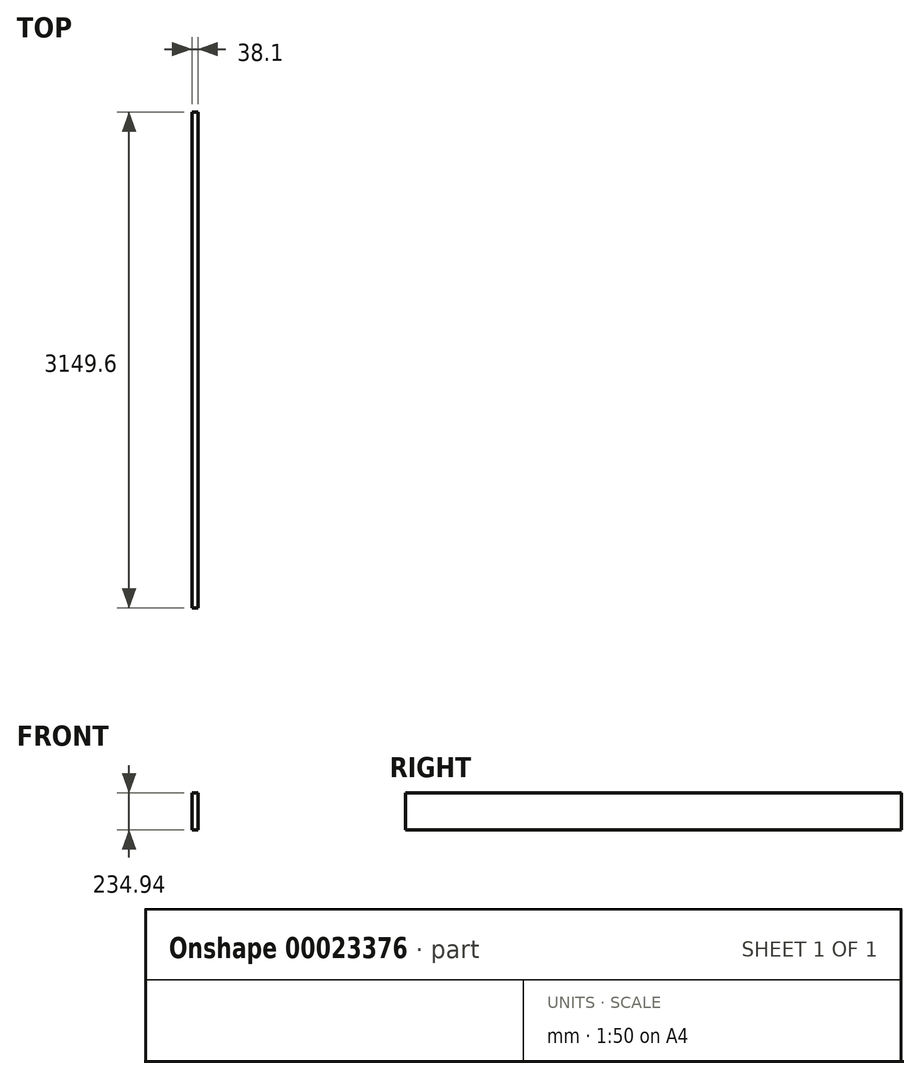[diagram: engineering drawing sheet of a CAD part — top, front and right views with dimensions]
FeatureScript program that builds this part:
annotation { "Feature Type Name" : "Feature", "Feature Type Description" : "" }
export const myFeature = defineFeature(function(context is Context, id is Id, definition is map)
    precondition{}
    {
        {
            var Q0;
            Q0=qCreatedBy(makeId("Front.planeOp"),FACE);
            var sketch = newSketch(context, id + "F0", { "sketchPlane" : qUnion([Q0])});
            skLineSegment(sketch, "E0.rect.bottom", {"start": v(-19.05, -117.47) * mm, "end": v(19.05, -117.47) * mm});
            skLineSegment(sketch, "E0.rect.top", {"start": v(-19.05, 117.48) * mm, "end": v(19.05, 117.48) * mm});
            skLineSegment(sketch, "E0.rect.left", {"start": v(-19.05, -117.47) * mm, "end": v(-19.05, 117.47) * mm});
            skLineSegment(sketch, "E0.rect.right", {"start": v(19.05, -117.47) * mm, "end": v(19.05, 117.48) * mm});
            skPoint(sketch, "E0.rect.middle", {"position": v(0, 0) * mm});
            skSolve(sketch);
        }
        {
            var Q0;
            Q0=makeQuery(id+"F0.imprint","IMPRINT",FACE,{"disambiguationData":[TD([[makeQuery(id+"F0.imprint","IMPRINT",EDGE,{"derivedFrom":sQuery(id+"F0.wireOp",EDGE,"E0.rect.bottom")}),1.0]])]});
            extrude(context, id + "F1", {"entities" : qUnion([Q0]), "endBound" : BoundingType.SYMMETRIC, "depth" : 3149.6 * mm});
        }
    });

....

▶ Required work
Write out the lines of the records above verbatim, leaving out the pictures.

▶ Written answer
[diagram: engineering drawing sheet of a CAD part — top, front and right views with dimensions]
FeatureScript program that builds this part:
annotation { "Feature Type Name" : "Feature", "Feature Type Description" : "" }
export const myFeature = defineFeature(function(context is Context, id is Id, definition is map)
    precondition{}
    {
        {
            var Q0;
            Q0=qCreatedBy(makeId("Front.planeOp"),FACE);
            var sketch = newSketch(context, id + "F0", { "sketchPlane" : qUnion([Q0])});
            skLineSegment(sketch, "E0.rect.bottom", {"start": v(-19.05, -117.47) * mm, "end": v(19.05, -117.47) * mm});
            skLineSegment(sketch, "E0.rect.top", {"start": v(-19.05, 117.48) * mm, "end": v(19.05, 117.48) * mm});
            skLineSegment(sketch, "E0.rect.left", {"start": v(-19.05, -117.47) * mm, "end": v(-19.05, 117.47) * mm});
            skLineSegment(sketch, "E0.rect.right", {"start": v(19.05, -117.47) * mm, "end": v(19.05, 117.48) * mm});
            skPoint(sketch, "E0.rect.middle", {"position": v(0, 0) * mm});
            skSolve(sketch);
        }
        {
            var Q0;
            Q0=makeQuery(id+"F0.imprint","IMPRINT",FACE,{"disambiguationData":[TD([[makeQuery(id+"F0.imprint","IMPRINT",EDGE,{"derivedFrom":sQuery(id+"F0.wireOp",EDGE,"E0.rect.bottom")}),1.0]])]});
            extrude(context, id + "F1", {"entities" : qUnion([Q0]), "endBound" : BoundingType.SYMMETRIC, "depth" : 3149.6 * mm});
        }
    });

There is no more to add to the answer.